◆ IL COMPITO:
Elenca, senza ripetizioni, i luoghi nominati nel brano sul Parco d'Avalos.

═══ BRANO DA LEGGERE ═══

«Parco d’Avalos senza bagni, una vergogna»

PESCARA. «Purtroppo, essendo tutt’e due anziani, a me e mia moglie spesso accade di avere delle urgenze fisiologiche. E questo, se in quei momenti ci si trova al Parco d’Avalos, può diventare un...
PESCARA. «Purtroppo, essendo tutt’e due anziani, a me e mia moglie spesso accade di avere delle urgenze fisiologiche. E questo, se in quei momenti ci si trova al Parco d’Avalos, può diventare un problema».
A parlare è Ottavio Fabrizio, di 76 anni, il quale, soprattutto nei fine settimana, va a passeggio per qualche ora all’aria aperta, insieme con la moglie, nella pineta dannunziana. Quattro passi, come fanno tanti nonni, anche per giocare coi nipotini.

═══ DATI DI PARTENZA ═══

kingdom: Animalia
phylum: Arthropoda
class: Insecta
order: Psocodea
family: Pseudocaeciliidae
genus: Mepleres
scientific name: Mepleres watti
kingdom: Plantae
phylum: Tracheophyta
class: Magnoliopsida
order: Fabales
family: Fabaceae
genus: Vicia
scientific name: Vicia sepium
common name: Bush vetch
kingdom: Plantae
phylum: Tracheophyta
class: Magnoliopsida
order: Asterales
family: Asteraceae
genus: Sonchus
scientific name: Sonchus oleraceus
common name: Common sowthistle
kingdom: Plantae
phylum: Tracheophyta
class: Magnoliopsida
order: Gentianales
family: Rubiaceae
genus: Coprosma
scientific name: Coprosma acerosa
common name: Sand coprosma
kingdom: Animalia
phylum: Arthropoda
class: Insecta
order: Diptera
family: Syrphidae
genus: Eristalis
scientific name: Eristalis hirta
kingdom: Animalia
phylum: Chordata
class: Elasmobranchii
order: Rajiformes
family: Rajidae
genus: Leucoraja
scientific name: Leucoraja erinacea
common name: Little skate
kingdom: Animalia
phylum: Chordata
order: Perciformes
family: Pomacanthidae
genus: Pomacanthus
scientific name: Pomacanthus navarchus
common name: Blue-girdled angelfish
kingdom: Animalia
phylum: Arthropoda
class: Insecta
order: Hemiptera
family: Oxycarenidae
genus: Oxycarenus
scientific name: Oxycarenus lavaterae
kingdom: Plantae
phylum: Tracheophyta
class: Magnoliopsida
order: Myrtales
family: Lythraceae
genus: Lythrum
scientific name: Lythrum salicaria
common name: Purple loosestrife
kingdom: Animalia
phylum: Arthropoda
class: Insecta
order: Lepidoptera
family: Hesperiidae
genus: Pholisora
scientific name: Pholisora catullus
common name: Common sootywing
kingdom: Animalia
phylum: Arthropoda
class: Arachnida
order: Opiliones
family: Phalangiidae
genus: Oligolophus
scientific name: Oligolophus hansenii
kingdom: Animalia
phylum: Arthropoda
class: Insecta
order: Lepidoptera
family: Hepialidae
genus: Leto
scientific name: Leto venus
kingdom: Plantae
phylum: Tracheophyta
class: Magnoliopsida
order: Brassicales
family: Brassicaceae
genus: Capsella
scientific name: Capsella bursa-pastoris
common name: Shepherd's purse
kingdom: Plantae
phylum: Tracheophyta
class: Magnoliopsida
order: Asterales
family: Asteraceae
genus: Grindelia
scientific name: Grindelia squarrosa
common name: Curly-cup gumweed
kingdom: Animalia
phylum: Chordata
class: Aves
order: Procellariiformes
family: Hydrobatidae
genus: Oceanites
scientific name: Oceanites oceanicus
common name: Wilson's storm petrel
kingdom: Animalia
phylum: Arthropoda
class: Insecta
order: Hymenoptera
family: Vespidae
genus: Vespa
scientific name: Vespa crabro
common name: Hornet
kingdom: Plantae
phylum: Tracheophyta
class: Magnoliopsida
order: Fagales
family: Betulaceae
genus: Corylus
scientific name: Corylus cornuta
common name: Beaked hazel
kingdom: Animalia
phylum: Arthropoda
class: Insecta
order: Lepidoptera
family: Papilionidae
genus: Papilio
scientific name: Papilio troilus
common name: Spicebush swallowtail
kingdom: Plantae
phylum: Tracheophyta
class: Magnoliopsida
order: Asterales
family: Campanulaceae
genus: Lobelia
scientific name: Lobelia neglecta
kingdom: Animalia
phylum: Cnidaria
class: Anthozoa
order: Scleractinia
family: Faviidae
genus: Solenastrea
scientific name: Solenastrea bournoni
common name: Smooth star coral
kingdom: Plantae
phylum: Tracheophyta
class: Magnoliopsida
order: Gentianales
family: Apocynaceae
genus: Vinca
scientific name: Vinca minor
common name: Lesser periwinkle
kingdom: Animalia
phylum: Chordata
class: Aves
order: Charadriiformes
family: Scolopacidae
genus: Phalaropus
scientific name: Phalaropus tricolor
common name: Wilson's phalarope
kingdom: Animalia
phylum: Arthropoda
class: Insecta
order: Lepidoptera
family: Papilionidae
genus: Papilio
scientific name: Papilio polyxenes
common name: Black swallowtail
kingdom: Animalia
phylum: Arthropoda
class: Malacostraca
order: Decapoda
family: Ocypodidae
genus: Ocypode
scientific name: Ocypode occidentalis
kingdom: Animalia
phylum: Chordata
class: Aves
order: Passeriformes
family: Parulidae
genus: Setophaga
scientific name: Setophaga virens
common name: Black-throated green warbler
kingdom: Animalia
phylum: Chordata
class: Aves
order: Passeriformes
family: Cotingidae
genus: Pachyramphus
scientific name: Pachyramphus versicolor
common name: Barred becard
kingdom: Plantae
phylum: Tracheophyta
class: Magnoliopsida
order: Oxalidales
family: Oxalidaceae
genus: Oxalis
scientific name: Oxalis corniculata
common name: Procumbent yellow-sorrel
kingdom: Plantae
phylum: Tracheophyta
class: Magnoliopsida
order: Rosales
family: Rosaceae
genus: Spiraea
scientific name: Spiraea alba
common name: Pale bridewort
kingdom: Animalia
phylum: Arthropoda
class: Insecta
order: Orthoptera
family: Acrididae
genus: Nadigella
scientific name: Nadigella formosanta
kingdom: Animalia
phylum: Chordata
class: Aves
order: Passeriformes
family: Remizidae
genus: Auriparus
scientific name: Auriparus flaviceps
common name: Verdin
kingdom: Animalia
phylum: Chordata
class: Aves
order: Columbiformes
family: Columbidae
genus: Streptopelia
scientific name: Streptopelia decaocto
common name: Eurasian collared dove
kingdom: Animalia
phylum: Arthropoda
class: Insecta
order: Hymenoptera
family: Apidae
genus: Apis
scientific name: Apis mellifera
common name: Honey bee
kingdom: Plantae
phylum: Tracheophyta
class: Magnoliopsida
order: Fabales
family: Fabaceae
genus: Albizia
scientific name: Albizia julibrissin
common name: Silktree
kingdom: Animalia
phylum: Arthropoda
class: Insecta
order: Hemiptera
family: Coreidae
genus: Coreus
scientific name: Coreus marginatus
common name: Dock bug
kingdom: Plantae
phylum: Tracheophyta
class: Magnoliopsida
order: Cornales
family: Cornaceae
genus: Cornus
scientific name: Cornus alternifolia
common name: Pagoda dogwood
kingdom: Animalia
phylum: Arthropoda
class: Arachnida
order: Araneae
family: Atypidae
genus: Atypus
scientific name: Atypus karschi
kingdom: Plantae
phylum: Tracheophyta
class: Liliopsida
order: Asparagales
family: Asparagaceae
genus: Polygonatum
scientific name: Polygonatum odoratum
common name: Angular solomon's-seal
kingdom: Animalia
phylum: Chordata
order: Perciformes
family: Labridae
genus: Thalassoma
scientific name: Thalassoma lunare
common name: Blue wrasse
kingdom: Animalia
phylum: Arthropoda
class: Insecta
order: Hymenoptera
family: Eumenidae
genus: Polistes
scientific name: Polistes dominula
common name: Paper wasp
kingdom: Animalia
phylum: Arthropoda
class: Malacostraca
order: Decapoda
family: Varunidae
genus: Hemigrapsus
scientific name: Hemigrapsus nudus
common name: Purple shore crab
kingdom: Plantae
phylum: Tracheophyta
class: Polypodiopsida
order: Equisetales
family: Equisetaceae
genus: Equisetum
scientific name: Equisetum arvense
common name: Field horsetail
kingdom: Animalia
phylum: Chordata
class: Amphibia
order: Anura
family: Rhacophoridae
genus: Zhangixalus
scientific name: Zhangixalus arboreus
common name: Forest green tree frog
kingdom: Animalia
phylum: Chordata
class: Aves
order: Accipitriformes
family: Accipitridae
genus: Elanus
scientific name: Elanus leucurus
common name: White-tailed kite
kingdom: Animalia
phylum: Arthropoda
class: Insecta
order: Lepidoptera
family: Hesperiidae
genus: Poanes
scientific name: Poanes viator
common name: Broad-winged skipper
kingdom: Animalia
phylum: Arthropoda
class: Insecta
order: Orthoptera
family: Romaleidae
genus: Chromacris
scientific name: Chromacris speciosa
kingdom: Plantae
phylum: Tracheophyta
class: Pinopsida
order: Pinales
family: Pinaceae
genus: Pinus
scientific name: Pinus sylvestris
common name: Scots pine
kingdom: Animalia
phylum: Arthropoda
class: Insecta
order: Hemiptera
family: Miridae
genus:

═══

◆ RISULTATO DEL COMPITO:
Pescara
Parco d'Avalos
pineta dannunziana